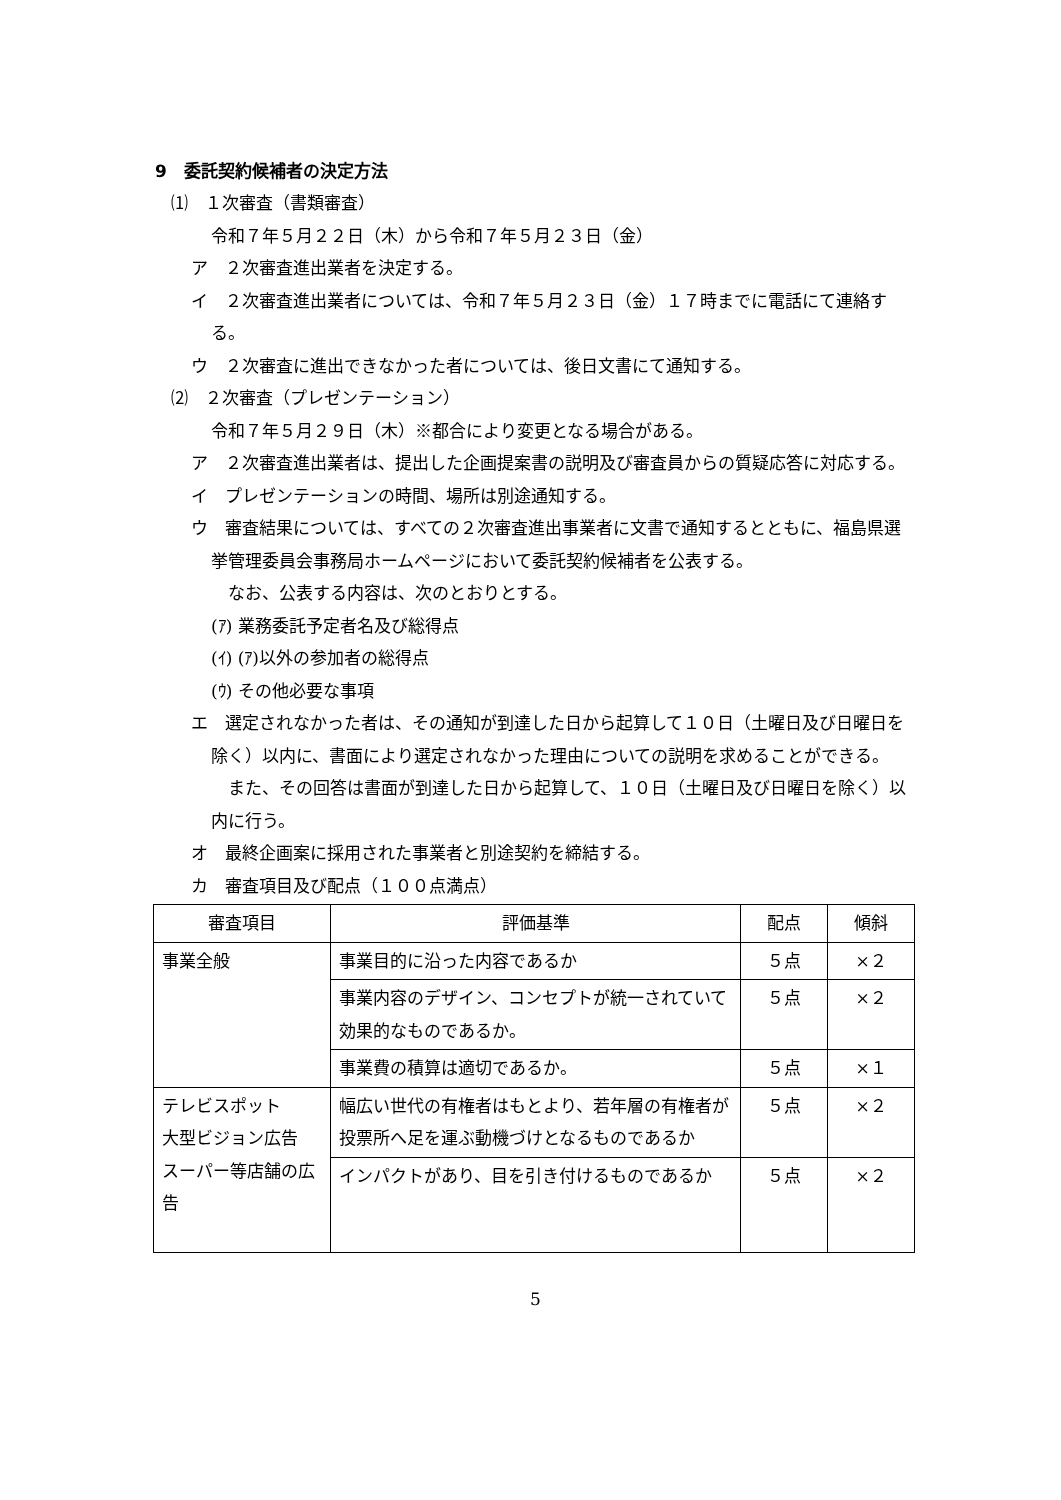9　委託契約候補者の決定方法
⑴　１次審査（書類審査）
令和７年５月２２日（木）から令和７年５月２３日（金）
ア　２次審査進出業者を決定する。
イ　２次審査進出業者については、令和７年５月２３日（金）１７時までに電話にて連絡する。
ウ　２次審査に進出できなかった者については、後日文書にて通知する。
⑵　２次審査（プレゼンテーション）
令和７年５月２９日（木）※都合により変更となる場合がある。
ア　２次審査進出業者は、提出した企画提案書の説明及び審査員からの質疑応答に対応する。
イ　プレゼンテーションの時間、場所は別途通知する。
ウ　審査結果については、すべての２次審査進出事業者に文書で通知するとともに、福島県選挙管理委員会事務局ホームページにおいて委託契約候補者を公表する。
　なお、公表する内容は、次のとおりとする。
(ｱ) 業務委託予定者名及び総得点
(ｲ) (ｱ)以外の参加者の総得点
(ｳ) その他必要な事項
エ　選定されなかった者は、その通知が到達した日から起算して１０日（土曜日及び日曜日を除く）以内に、書面により選定されなかった理由についての説明を求めることができる。
　また、その回答は書面が到達した日から起算して、１０日（土曜日及び日曜日を除く）以内に行う。
オ　最終企画案に採用された事業者と別途契約を締結する。
カ　審査項目及び配点（１００点満点）
| 審査項目 | 評価基準 | 配点 | 傾斜 |
| --- | --- | --- | --- |
| 事業全般 | 事業目的に沿った内容であるか | ５点 | ×２ |
| | 事業内容のデザイン、コンセプトが統一されていて効果的なものであるか。 | ５点 | ×２ |
| | 事業費の積算は適切であるか。 | ５点 | ×１ |
| テレビスポット 大型ビジョン広告 スーパー等店舗の広告 | 幅広い世代の有権者はもとより、若年層の有権者が投票所へ足を運ぶ動機づけとなるものであるか | ５点 | ×２ |
| | インパクトがあり、目を引き付けるものであるか | ５点 | ×２ |
5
--*--
Repeat the data above starting at the line with "(ｳ) その他必要な事項" and ending at its last line, exactly, with no other lines.

(ｳ) その他必要な事項
エ　選定されなかった者は、その通知が到達した日から起算して１０日（土曜日及び日曜日を除く）以内に、書面により選定されなかった理由についての説明を求めることができる。
　また、その回答は書面が到達した日から起算して、１０日（土曜日及び日曜日を除く）以内に行う。
オ　最終企画案に採用された事業者と別途契約を締結する。
カ　審査項目及び配点（１００点満点）
| 審査項目 | 評価基準 | 配点 | 傾斜 |
| --- | --- | --- | --- |
| 事業全般 | 事業目的に沿った内容であるか | ５点 | ×２ |
| | 事業内容のデザイン、コンセプトが統一されていて効果的なものであるか。 | ５点 | ×２ |
| | 事業費の積算は適切であるか。 | ５点 | ×１ |
| テレビスポット 大型ビジョン広告 スーパー等店舗の広告 | 幅広い世代の有権者はもとより、若年層の有権者が投票所へ足を運ぶ動機づけとなるものであるか | ５点 | ×２ |
| | インパクトがあり、目を引き付けるものであるか | ５点 | ×２ |
5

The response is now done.